# DoorDash at after 11 pm: good time?



## Luca (Nov 29, 2016)

Hello everyone,
I just sign up to be a Dasher. I am a bartender and get off work usually around 11pm. I was thinking to make some extra time after that with DoorDash. I live in Orange County. Do you guys think, from your personal experience, that it is a good time or not the best?

Thanks!
Luca


----------



## Prius13 (Mar 29, 2017)

Luca said:


> Hello everyone,
> I just sign up to be a Dasher. I am a bartender and get off work usually around 11pm. I was thinking to make some extra time after that with DoorDash. I live in Orange County.
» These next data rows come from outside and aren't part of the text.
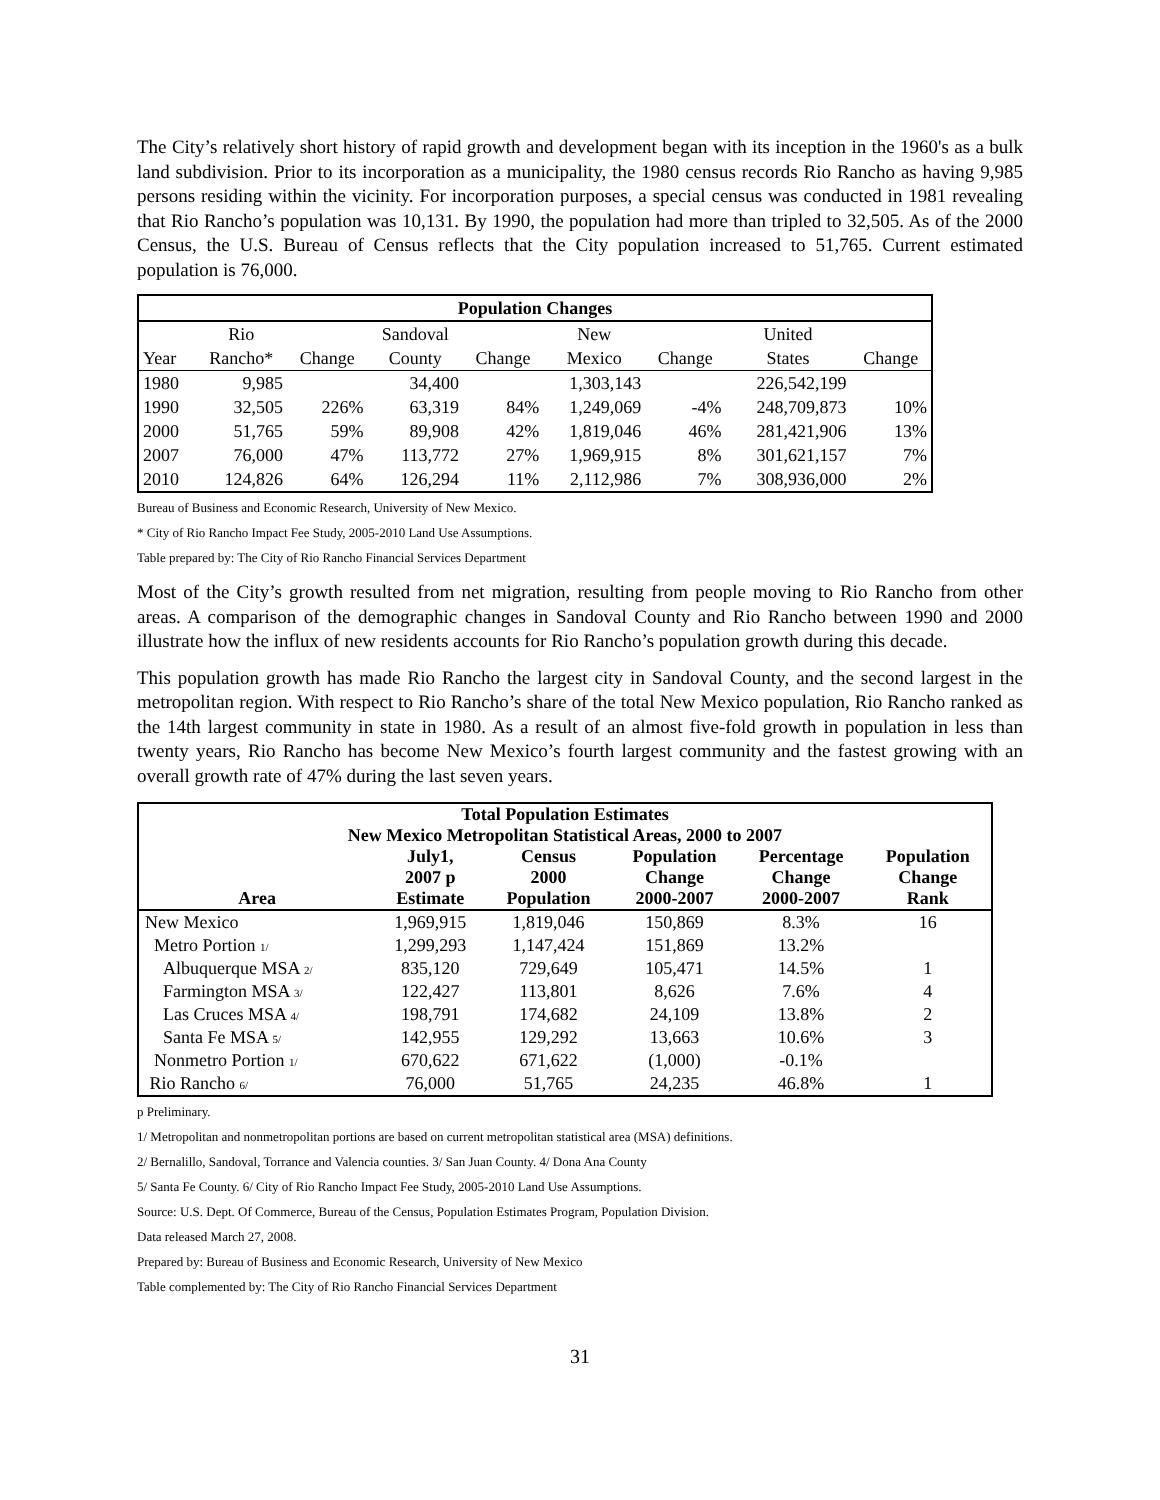The City’s relatively short history of rapid growth and development began with its inception in the 1960's as a bulk land subdivision. Prior to its incorporation as a municipality, the 1980 census records Rio Rancho as having 9,985 persons residing within the vicinity. For incorporation purposes, a special census was conducted in 1981 revealing that Rio Rancho’s population was 10,131. By 1990, the population had more than tripled to 32,505. As of the 2000 Census, the U.S. Bureau of Census reflects that the City population increased to 51,765. Current estimated population is 76,000.
| Population Changes | | | | | | | | |
| --- | --- | --- | --- | --- | --- | --- | --- | --- |
| | Rio | | Sandoval | | New | | United | |
| Year | Rancho* | Change | County | Change | Mexico | Change | States | Change |
| 1980 | 9,985 | | 34,400 | | 1,303,143 | | 226,542,199 | |
| 1990 | 32,505 | 226% | 63,319 | 84% | 1,249,069 | -4% | 248,709,873 | 10% |
| 2000 | 51,765 | 59% | 89,908 | 42% | 1,819,046 | 46% | 281,421,906 | 13% |
| 2007 | 76,000 | 47% | 113,772 | 27% | 1,969,915 | 8% | 301,621,157 | 7% |
| 2010 | 124,826 | 64% | 126,294 | 11% | 2,112,986 | 7% | 308,936,000 | 2% |
Bureau of Business and Economic Research, University of New Mexico.
* City of Rio Rancho Impact Fee Study, 2005-2010 Land Use Assumptions.
Table prepared by: The City of Rio Rancho Financial Services Department
Most of the City’s growth resulted from net migration, resulting from people moving to Rio Rancho from other areas. A comparison of the demographic changes in Sandoval County and Rio Rancho between 1990 and 2000 illustrate how the influx of new residents accounts for Rio Rancho’s population growth during this decade.
This population growth has made Rio Rancho the largest city in Sandoval County, and the second largest in the metropolitan region. With respect to Rio Rancho’s share of the total New Mexico population, Rio Rancho ranked as the 14th largest community in state in 1980. As a result of an almost five-fold growth in population in less than twenty years, Rio Rancho has become New Mexico’s fourth largest community and the fastest growing with an overall growth rate of 47% during the last seven years.
| Total Population Estimates New Mexico Metropolitan Statistical Areas, 2000 to 2007 | | | | | |
| --- | --- | --- | --- | --- | --- |
| Area | July1, 2007 p Estimate | Census 2000 Population | Population Change 2000-2007 | Percentage Change 2000-2007 | Population Change Rank |
| New Mexico | 1,969,915 | 1,819,046 | 150,869 | 8.3% | 16 |
| Metro Portion 1/ | 1,299,293 | 1,147,424 | 151,869 | 13.2% | |
| Albuquerque MSA 2/ | 835,120 | 729,649 | 105,471 | 14.5% | 1 |
| Farmington MSA 3/ | 122,427 | 113,801 | 8,626 | 7.6% | 4 |
| Las Cruces MSA 4/ | 198,791 | 174,682 | 24,109 | 13.8% | 2 |
| Santa Fe MSA 5/ | 142,955 | 129,292 | 13,663 | 10.6% | 3 |
| Nonmetro Portion 1/ | 670,622 | 671,622 | (1,000) | -0.1% | |
| Rio Rancho 6/ | 76,000 | 51,765 | 24,235 | 46.8% | 1 |
p Preliminary.
1/ Metropolitan and nonmetropolitan portions are based on current metropolitan statistical area (MSA) definitions.
2/ Bernalillo, Sandoval, Torrance and Valencia counties. 3/ San Juan County. 4/ Dona Ana County
5/ Santa Fe County. 6/ City of Rio Rancho Impact Fee Study, 2005-2010 Land Use Assumptions.
Source: U.S. Dept. Of Commerce, Bureau of the Census, Population Estimates Program, Population Division.
Data released March 27, 2008.
Prepared by: Bureau of Business and Economic Research, University of New Mexico
Table complemented by: The City of Rio Rancho Financial Services Department
31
Do you guys think, from your personal experience, that it is a good time or not the best?
> 
> Thanks!
> Luca


Not in Chicago suburbs in my experience. Also, am finding out DD will have you pick up food in your area and have it delivered totally way out of your area. Then I had to dead head back to my area to get pings. Happened 2x to me last night, and had to jump on Tollways. Smh.


----------



## Woohaa (Jan 15, 2017)

You'll always see the total mileage and your offered pay for accepting the ping. Late nights are good for DD in LA but not sure about the OC. I did Postmates during breakfast hours before my Irvine Flex block was scheduled to begin & the orders were plentiful.


----------



## Prius13 (Mar 29, 2017)

Woohaa said:


> You'll always see the total mileage and your offered pay for accepting the ping. Late nights are good for DD in LA but not sure about the OC. I did Postmates during breakfast hours before my Irvine Flex block was scheduled to begin & the orders were plentiful.


How is Postmates.


----------



## Woohaa (Jan 15, 2017)

Prius13 said:


> How is Postmates.


It's ok but the other delivery apps (Door Dash, GrubHub, Caviar) all pay better so I rarely do PM these days.

Plus, they all tell you what you'll make and the destination before you accept the ping. Postmates doesn't.


----------



## PrestonT (Feb 15, 2017)

Luca said:


> Hello everyone,
> I just sign up to be a Dasher. I am a bartender and get off work usually around 11pm. I was thinking to make some extra time after that with DoorDash. I live in Orange County. Do you guys think, from your personal experience, that it is a good time or not the best?
> 
> Thanks!
> Luca


Late night DD didn't work out well for me. Longer drives and almost all to apartment complexes which are very dark and difficult to find building numbers.


----------